■ 課題一覧
1. 大学教育の大衆化を論じた学習テキストについて、次の問いに答えてください。
(a) 「日本の高等教育を考える会」の代表に就任したのは誰と誰ですか。
(b) 旧制浦和高等学校は、戦後どの大学になりましたか。
(c) 戦前、旧制高校や旧制専門学校などに進学する学生数は、全学生の何%未満だったとされていますか。
2. 大学教育の大衆化を論じた学習テキストを、最後の文の後から書き継いでください。

■ 学習テキスト
__________________________________________________
国際的指導者養成と大学改革の課題

国際基督教大学名誉教授 一瀬 智司

 

1.戦後の民主主義

(1) 大学教育の大衆化、教育の平等化
 2年ほど前に旧制高等学校の出身者が中心となり「日本の高等教育を考える会」が発足した。代表には、飯島宗一氏(名古屋大学元学長、旧制第八高等学校卒)と西澤潤一氏(東北大学前総長、旧制第二高等学校卒)が就任し、事務局長は旧制松本高等学校卒の方が務めている。その他、旧制商科大学(現一橋大学や神戸大学など)、東京高等工業(東京工業大学の前身)、帝国大学予科などの出身の方が主な会員となって、活発に活動を展開している。

 そこで一つ問題となったのは、戦前の旧制高等学校、旧制専門学校等は、戦後新制大学となり「昇格」したが、旧制の大学は、戦後逆に「格下げ」になったということであった。

 例えば、旧制浦和高等学校といえば、相当の名門であったが、それが戦後埼玉大学となった。また、仙台にあった旧制第二高等学校は、東北大学の教養部(教養課程)になった。

 ところで、戦前の旧制高校、旧制専門学校、帝国大学予科等の旧制大学の前期課程に進学する学生数は、戦後と比較すると、全学生の10%未満であったという。つまり大学とは少数者教育(エリート教育)であった。
__________________________________________________
■ 記録一覧
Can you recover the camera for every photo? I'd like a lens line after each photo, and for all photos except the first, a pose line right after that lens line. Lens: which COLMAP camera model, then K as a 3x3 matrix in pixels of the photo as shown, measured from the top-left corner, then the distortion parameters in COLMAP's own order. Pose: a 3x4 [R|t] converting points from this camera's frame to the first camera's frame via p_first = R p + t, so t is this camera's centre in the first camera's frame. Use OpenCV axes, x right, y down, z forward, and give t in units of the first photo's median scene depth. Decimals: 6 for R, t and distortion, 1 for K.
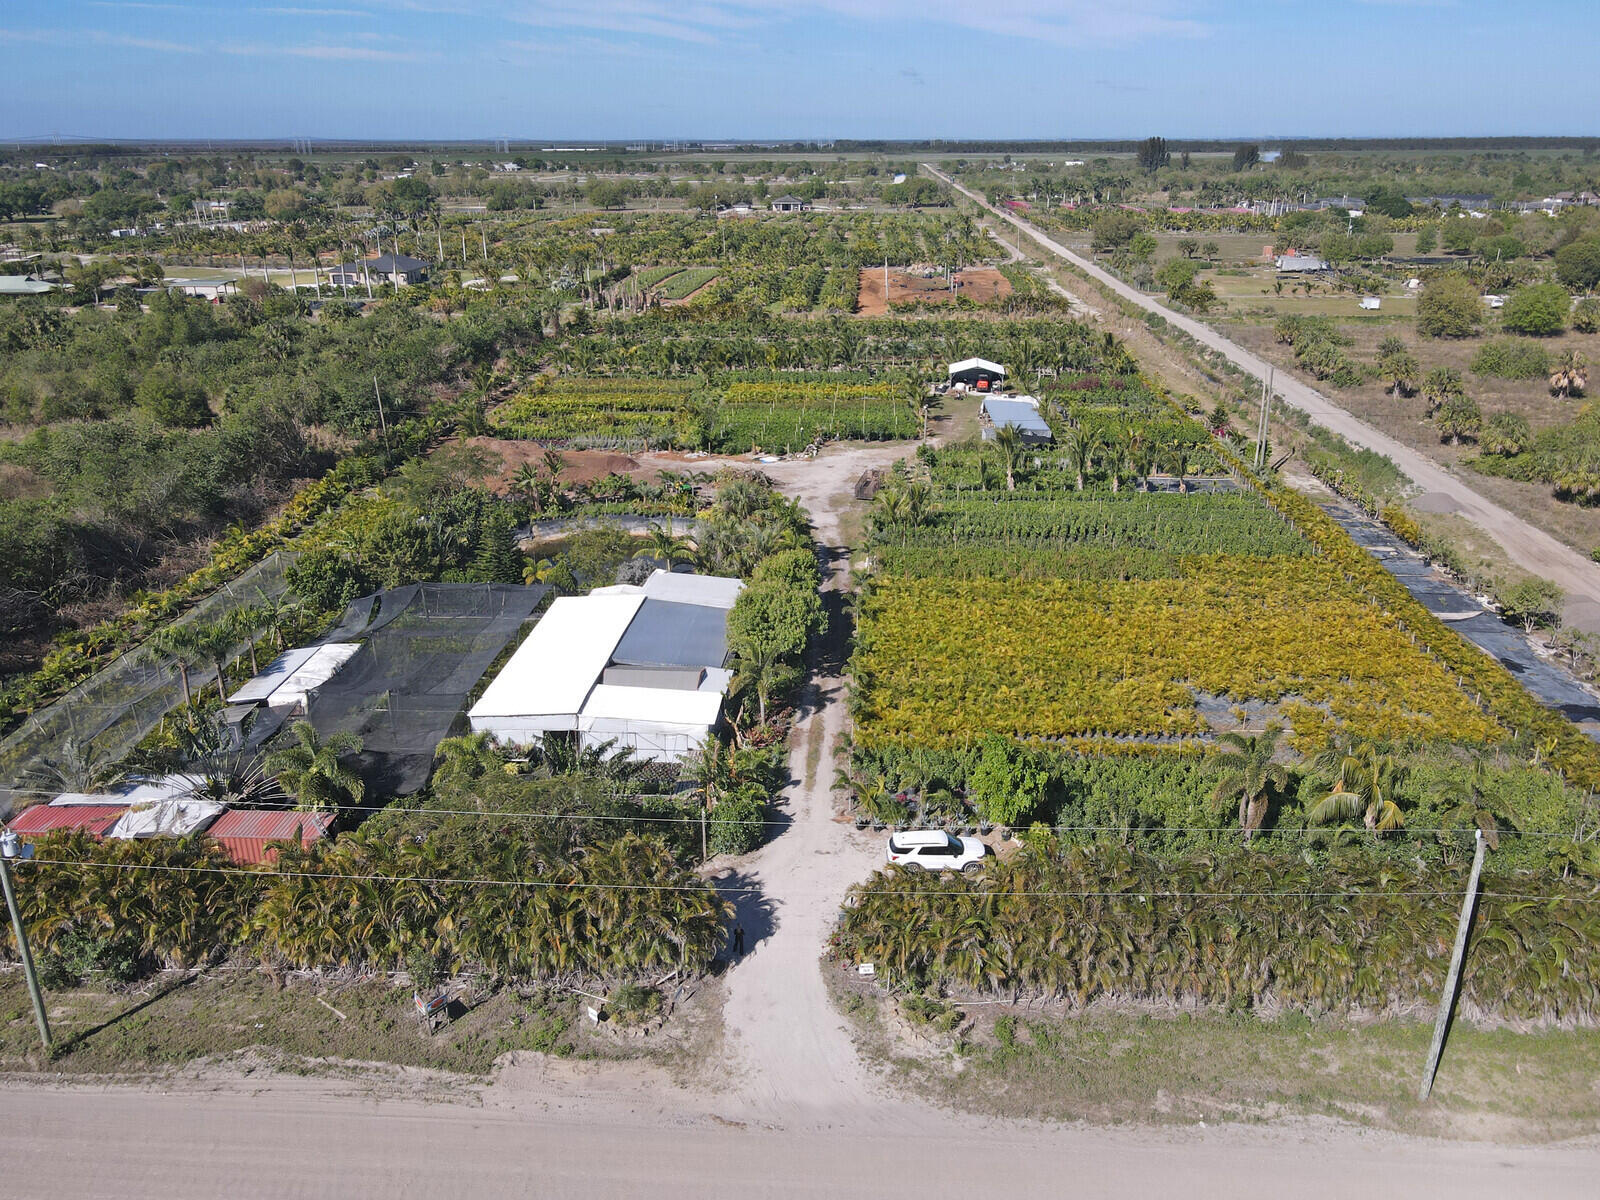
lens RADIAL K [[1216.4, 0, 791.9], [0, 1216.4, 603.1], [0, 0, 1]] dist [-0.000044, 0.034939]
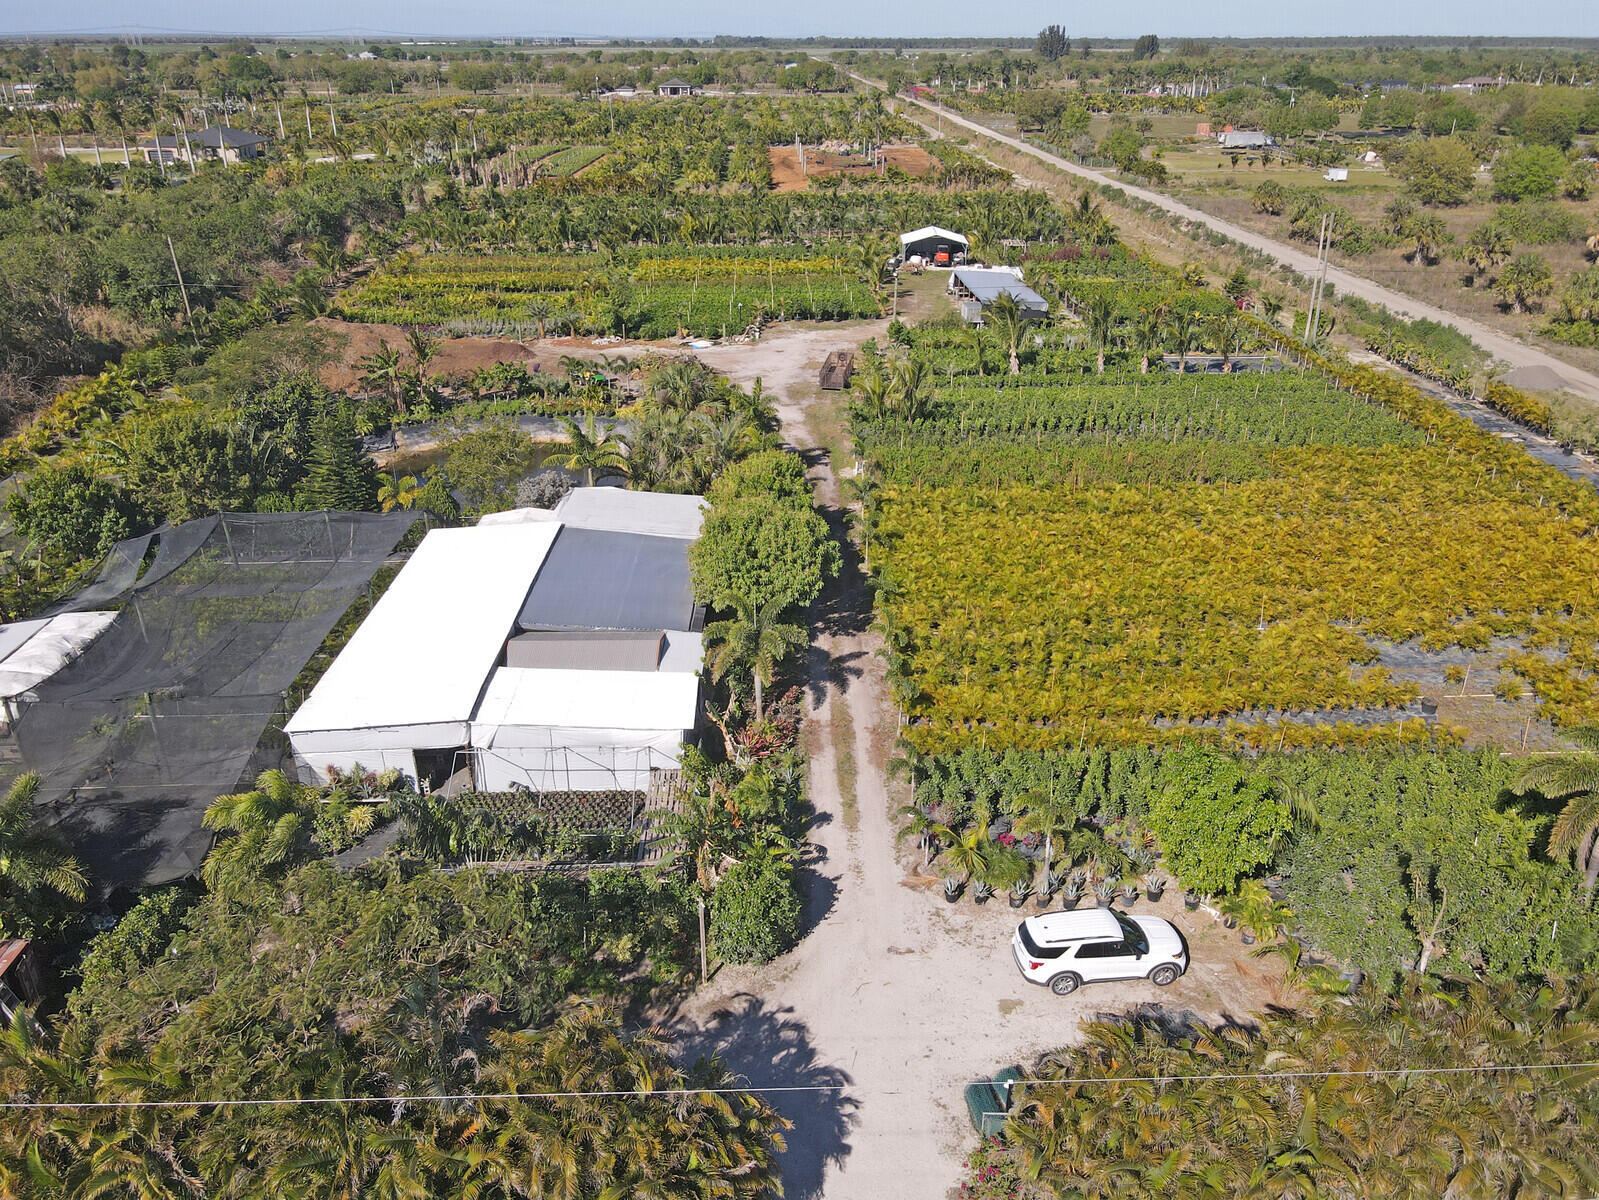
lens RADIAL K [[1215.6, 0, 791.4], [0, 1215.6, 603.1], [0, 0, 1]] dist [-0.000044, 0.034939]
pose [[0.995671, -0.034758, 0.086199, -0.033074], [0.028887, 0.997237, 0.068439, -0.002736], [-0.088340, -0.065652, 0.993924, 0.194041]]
__________________________________________________
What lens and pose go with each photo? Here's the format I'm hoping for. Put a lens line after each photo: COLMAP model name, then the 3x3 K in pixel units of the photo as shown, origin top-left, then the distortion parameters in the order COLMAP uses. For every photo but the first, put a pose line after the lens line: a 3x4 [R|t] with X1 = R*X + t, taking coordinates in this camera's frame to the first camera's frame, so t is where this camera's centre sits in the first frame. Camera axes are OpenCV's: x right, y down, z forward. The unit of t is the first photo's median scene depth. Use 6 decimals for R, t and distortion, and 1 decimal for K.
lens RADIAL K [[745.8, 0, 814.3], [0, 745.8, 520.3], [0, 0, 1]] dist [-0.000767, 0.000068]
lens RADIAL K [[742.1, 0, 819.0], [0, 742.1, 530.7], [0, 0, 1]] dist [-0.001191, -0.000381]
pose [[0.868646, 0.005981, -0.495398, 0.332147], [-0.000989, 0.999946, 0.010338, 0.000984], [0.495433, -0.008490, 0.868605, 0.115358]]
__________________________________________________
■ 解答例
1.
(a) 飯島宗一氏と西澤潤一氏
(b) 埼玉大学
(c) 10%未満

2.
 ところが戦後、大学教育の民主化が謳われ、大学入学にできるだけ平等の機会を与え、旧制のよさを戦後の新制大学に引き継ぎ、それを国民に広く普及していこうとして、新制度が出発した。その結果、大学教育が大衆化し、大学生数が非常に増えた。このような量的な拡大や教育機会の平等化については評価できる点であるが、逆に問題点も出てきた。つまり、大学教育の大衆化が、今日大学が抱える諸問題の大きな要因となっているのである。

(2)民主主義の三原則、自由、平等、博愛
 教育機会の平等化は、趣旨としては悪いことではない。民主主義の基本には、自由、平等、博愛(人権)といった思想があるが、そのうちの「平等」だけが特化されて出てきたというのが、戦後の新制教育制度の特徴であった。そしてそのことをことさら強調して活動してきたのが、日教組に代表される組合であった。

 1945年以前は、旧制高等学校などへの進学者数が非常に少ないために、大学生といえば自動的に社会の指導的人材になるという社会構造であった。高等教育は、正に「指導者養成機関」という位置づけであった。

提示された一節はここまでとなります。